*** RECORDS TO USE Section Begins ***

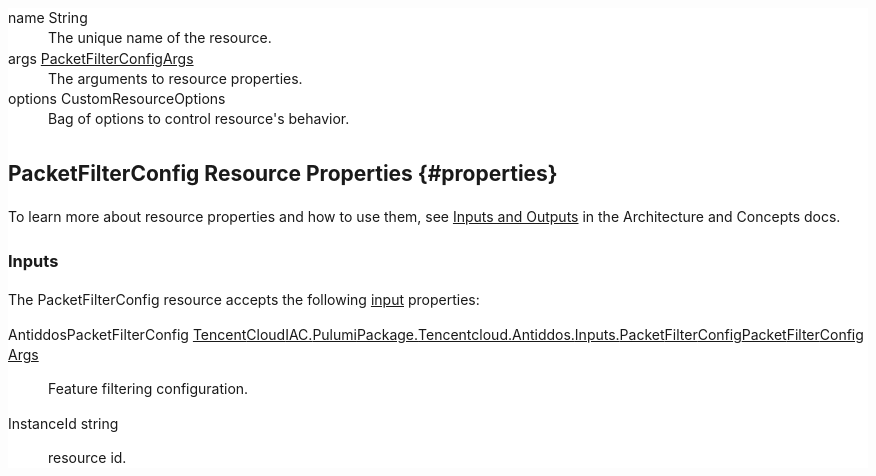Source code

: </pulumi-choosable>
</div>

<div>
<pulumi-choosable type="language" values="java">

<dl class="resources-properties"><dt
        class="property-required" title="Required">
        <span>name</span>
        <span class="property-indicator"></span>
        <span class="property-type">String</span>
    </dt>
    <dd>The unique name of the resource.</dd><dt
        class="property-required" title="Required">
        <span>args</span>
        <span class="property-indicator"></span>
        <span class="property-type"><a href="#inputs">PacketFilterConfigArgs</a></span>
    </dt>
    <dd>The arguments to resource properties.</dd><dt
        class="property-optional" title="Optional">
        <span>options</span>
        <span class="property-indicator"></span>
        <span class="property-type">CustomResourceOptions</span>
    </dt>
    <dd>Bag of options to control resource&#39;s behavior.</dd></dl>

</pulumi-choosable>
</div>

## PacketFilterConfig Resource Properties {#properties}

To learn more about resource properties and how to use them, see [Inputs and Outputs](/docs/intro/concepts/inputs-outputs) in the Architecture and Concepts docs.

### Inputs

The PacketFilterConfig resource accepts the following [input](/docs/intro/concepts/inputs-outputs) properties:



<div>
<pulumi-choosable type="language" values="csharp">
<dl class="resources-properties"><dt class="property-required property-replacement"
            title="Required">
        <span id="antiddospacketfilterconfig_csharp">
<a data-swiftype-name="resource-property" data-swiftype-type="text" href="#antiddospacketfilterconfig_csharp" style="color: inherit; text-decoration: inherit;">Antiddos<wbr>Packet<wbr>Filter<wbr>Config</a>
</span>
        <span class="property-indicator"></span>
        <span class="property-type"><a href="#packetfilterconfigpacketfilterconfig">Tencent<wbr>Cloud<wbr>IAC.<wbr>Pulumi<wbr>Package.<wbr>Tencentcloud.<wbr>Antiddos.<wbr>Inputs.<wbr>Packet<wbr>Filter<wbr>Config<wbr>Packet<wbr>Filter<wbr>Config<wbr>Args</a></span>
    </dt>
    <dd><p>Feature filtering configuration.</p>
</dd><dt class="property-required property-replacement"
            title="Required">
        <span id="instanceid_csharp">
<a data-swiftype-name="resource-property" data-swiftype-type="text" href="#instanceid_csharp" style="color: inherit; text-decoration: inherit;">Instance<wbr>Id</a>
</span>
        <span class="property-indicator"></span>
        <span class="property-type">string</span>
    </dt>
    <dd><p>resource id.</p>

*** RECORDS TO USE Section Ends ***

# [PROBLEM]
Because only the text is wanted, copy each record above precisely and omit its pictures.

# [RESULT FOR THIS EXERCISE]
Source code

: </pulumi-choosable>
</div>

<div>
<pulumi-choosable type="language" values="java">

<dl class="resources-properties"><dt
        class="property-required" title="Required">
        <span>name</span>
        <span class="property-indicator"></span>
        <span class="property-type">String</span>
    </dt>
    <dd>The unique name of the resource.</dd><dt
        class="property-required" title="Required">
        <span>args</span>
        <span class="property-indicator"></span>
        <span class="property-type"><a href="#inputs">PacketFilterConfigArgs</a></span>
    </dt>
    <dd>The arguments to resource properties.</dd><dt
        class="property-optional" title="Optional">
        <span>options</span>
        <span class="property-indicator"></span>
        <span class="property-type">CustomResourceOptions</span>
    </dt>
    <dd>Bag of options to control resource&#39;s behavior.</dd></dl>

</pulumi-choosable>
</div>

## PacketFilterConfig Resource Properties {#properties}

To learn more about resource properties and how to use them, see [Inputs and Outputs](/docs/intro/concepts/inputs-outputs) in the Architecture and Concepts docs.

### Inputs

The PacketFilterConfig resource accepts the following [input](/docs/intro/concepts/inputs-outputs) properties:



<div>
<pulumi-choosable type="language" values="csharp">
<dl class="resources-properties"><dt class="property-required property-replacement"
            title="Required">
        <span id="antiddospacketfilterconfig_csharp">
<a data-swiftype-name="resource-property" data-swiftype-type="text" href="#antiddospacketfilterconfig_csharp" style="color: inherit; text-decoration: inherit;">Antiddos<wbr>Packet<wbr>Filter<wbr>Config</a>
</span>
        <span class="property-indicator"></span>
        <span class="property-type"><a href="#packetfilterconfigpacketfilterconfig">Tencent<wbr>Cloud<wbr>IAC.<wbr>Pulumi<wbr>Package.<wbr>Tencentcloud.<wbr>Antiddos.<wbr>Inputs.<wbr>Packet<wbr>Filter<wbr>Config<wbr>Packet<wbr>Filter<wbr>Config<wbr>Args</a></span>
    </dt>
    <dd><p>Feature filtering configuration.</p>
</dd><dt class="property-required property-replacement"
            title="Required">
        <span id="instanceid_csharp">
<a data-swiftype-name="resource-property" data-swiftype-type="text" href="#instanceid_csharp" style="color: inherit; text-decoration: inherit;">Instance<wbr>Id</a>
</span>
        <span class="property-indicator"></span>
        <span class="property-type">string</span>
    </dt>
    <dd><p>resource id.</p>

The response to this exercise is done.